Если море существует, то оно именно такое — огромное и лоскутное, будто слепленное из разбухших кусков белого, серого и синего картона. Море шевелилось, и куски мешались, складываясь новыми узорами.
— У…уходи… я… я…ни-никуда… не… не пойду, — заикаясь от плача сказала Юлька. — Я… я д-домой хочу… домой хочу… а так ни-никуда не-не пойду.
— Ну и дура, — ответил Джек, прикидывая, как быть теперь. Не за волосы же ее тащить в самом-то деле!

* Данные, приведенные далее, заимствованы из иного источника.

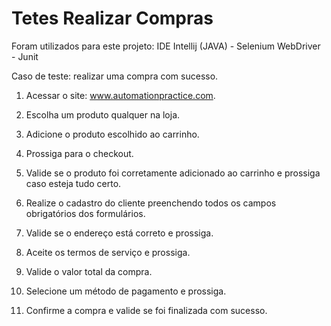 # Tetes Realizar Compras

Foram utilizados para este projeto:
IDE Intellij (JAVA) - Selenium WebDriver - Junit


Caso de teste: realizar uma compra com sucesso.

1. Acessar o site: www.automationpractice.com.

2. Escolha um produto qualquer na loja.

3. Adicione o produto escolhido ao carrinho.

4. Prossiga para o checkout.

5. Valide se o produto foi corretamente adicionado ao carrinho e prossiga caso esteja tudo certo.

6. Realize o cadastro do cliente preenchendo todos os campos obrigatórios dos formulários.

7. Valide se o endereço está correto e prossiga.

8. Aceite os termos de serviço e prossiga.

9. Valide o valor total da compra.

10. Selecione um método de pagamento e prossiga.

11. Confirme a compra e valide se foi finalizada com sucesso.

 
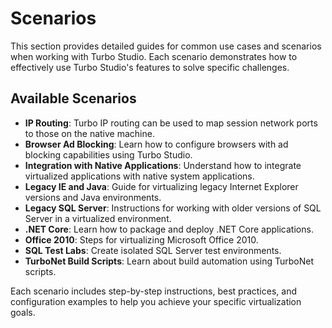 # Scenarios

This section provides detailed guides for common use cases and scenarios when working with Turbo Studio. Each scenario demonstrates how to effectively use Turbo Studio's features to solve specific challenges.

## Available Scenarios

- **IP Routing**: Turbo IP routing can be used to map session network ports to those on the native machine.
- **Browser Ad Blocking**: Learn how to configure browsers with ad blocking capabilities using Turbo Studio.
- **Integration with Native Applications**: Understand how to integrate virtualized applications with native system applications.
- **Legacy IE and Java**: Guide for virtualizing legacy Internet Explorer versions and Java environments.
- **Legacy SQL Server**: Instructions for working with older versions of SQL Server in a virtualized environment.
- **.NET Core**: Learn how to package and deploy .NET Core applications.
- **Office 2010**: Steps for virtualizing Microsoft Office 2010.
- **SQL Test Labs**: Create isolated SQL Server test environments.
- **TurboNet Build Scripts**: Learn about build automation using TurboNet scripts.

Each scenario includes step-by-step instructions, best practices, and configuration examples to help you achieve your specific virtualization goals.
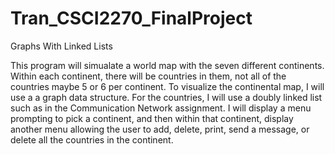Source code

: # Tran_CSCI2270_FinalProject
Graphs With Linked Lists

This program will simualate a world map with the seven different continents. Within each continent, there will be countries in them, not all of the countries maybe 5 or 6 per continent. To visualize the continental map, I will use a a graph data structure. For the countries, I will use a doubly linked list such as in the Communication Network assignment. I will display a menu prompting to pick a continent, and then within that continent, display another menu allowing the user to add, delete, print, send a message, or delete all the countries in the continent.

Хотя, может, и за волосы. Коса у нее была длинная толстая, нарядного рыжего цвета.
Только если дернуть за косу — девчонка завизжит.
Точно завизжит. Раньше визжали.
Когда раньше?
— Если не пойдешь, тебя гримы утащат, — Воробей не знал, что еще сказать. А она плечиком дернула и ответила, заикаясь:
— Н-ну… ну и п-пусть! Пусть тащат!
— Сожрут.
Девчонка только громче завыла. Джек оглянулся на кошку, но та о чем-то беседовала с Алексом. Ну и хрен с ними обоими. И вообще, с какой такой радости, Воробей тут стоит и беседы беседует? Снот велела? Ей надо — пусть сама и лезет. А Джеку… Джеку плевать. Он на свалке справлялся сам? Справлялся. И тут справится.
Самому — проще.
— Как знаешь, — сказал он девчонке и, развернувшись, зашагал вдоль берега.
А ведь сразу и следовало именно так поступить: быть одному.
— Эй! — донеслось сзади, но Джек не обернулся.
Он и цель себе выбрал: белоснежный утес, напоминавший акулий плавник. Утес выдавался в море, а на самой вершине его стоял дом, низкий и длинный, но по виду вполне себе человеческий.
— Эй! Ты меня так и бросишь? Вот так в-возьмешь и бросишь?
Воробей ускорил шаг. Но отделаться от девчонки оказалось не просто. Она догнала и, продолжая всхлипывать, пошла рядом.